Stark is one of SXSW’s unheralded stars, a pure-voiced singer with the air of a hippyish primary schoolteacher, whose songs recall a sweet, untortured variant on Judee Sill. Her odd band are so good Uncut sees them again a couple of hours later, after a roistering set by Witch, a four-piece power trio who play Cro-magnon stoner prog and feature a very benign-looking J Mascis on drums. We also manage to finally catch Wooden Wand, having narrowly missed this free folk renegade about four times already this week. Forsaking the fragmented jams that dominate most of his myriad albums, Wand seems to have focused his talents into coherent country-psych songs. It’s a neat fit.
The trippiness continues at our favourite non-corporate hang-out, the Rambler stage in the Mexican district. Bad Wizard come on like sadly-departed metal freaks Zen Guerilla, while The Rogers Sisters have happily expanded their post-punk garage rock into needling freak-outs. The arrival of manic Hawkwind types DMBQ, from Japan, is a bit much, though, so we head for the consoling pleasures of Richard Hawley, as at home in Texas as he is in Sheffield. The pick of the week’s British bands, later, are Hot Chip, rapidly evolving from twee electropop roots into a gentle juggernaut, at once mournful and euphoric, in the vein of New Order.
Today’s pick of the American acts, meanwhile, is LA singer-songwriter Richard Swift. Swift has been making records on tiny labels for a while now – two terrific albums were reissued on one disc last year by Secretly Canadian. Clearly, though, his potential is much bigger, judging by this confident, rumbustious set of piano pop. Swift variously recalls Nilsson, early Tom Waits and, especially, Rufus Wainwright, but it’s his own idiosyncracies – and those of his eccentric but accomplished band – that linger.

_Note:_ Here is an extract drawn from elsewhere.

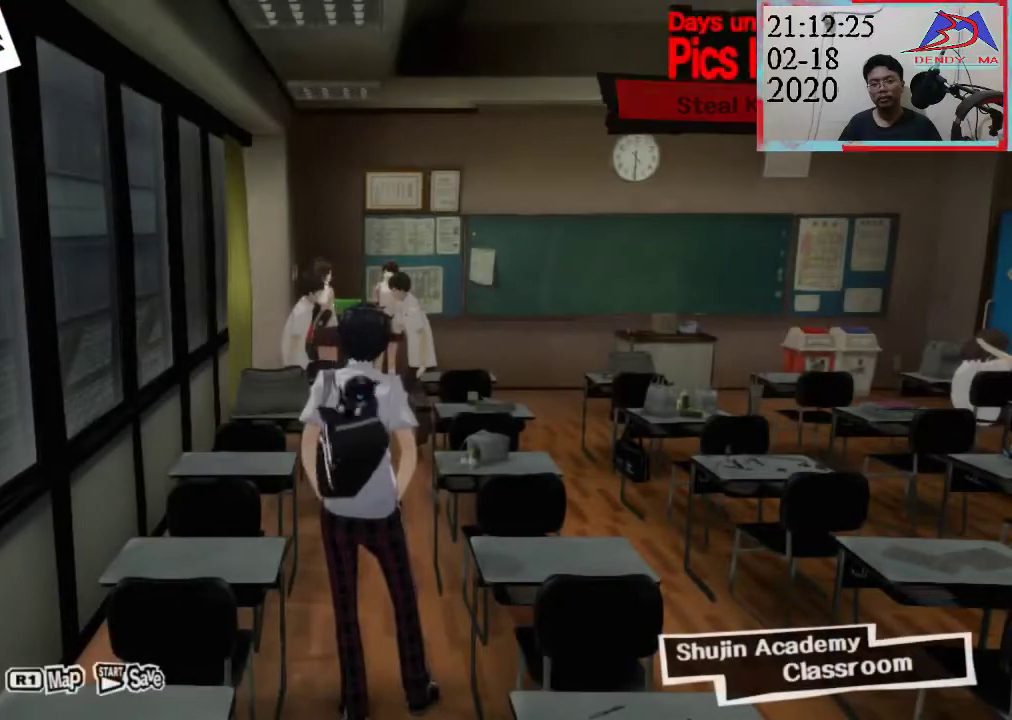
{"buttons": ["R1"], "left_stick": "center", "right_stick": "center", "events": [[467, "R1", "down"]]}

Finally, from the sublime to the sublimely ridiculous. Ghostface Killah wraps up SXSW with a hits-packed set of Wu-Tang gems, culminating in sitdown sob through the awesome “All That I Got Is You”. “This one’s for all the gangstas in the house,” he says. Actually, it’s for a few hundred indie types falling over from beer and exhaustion. Still, nice thought.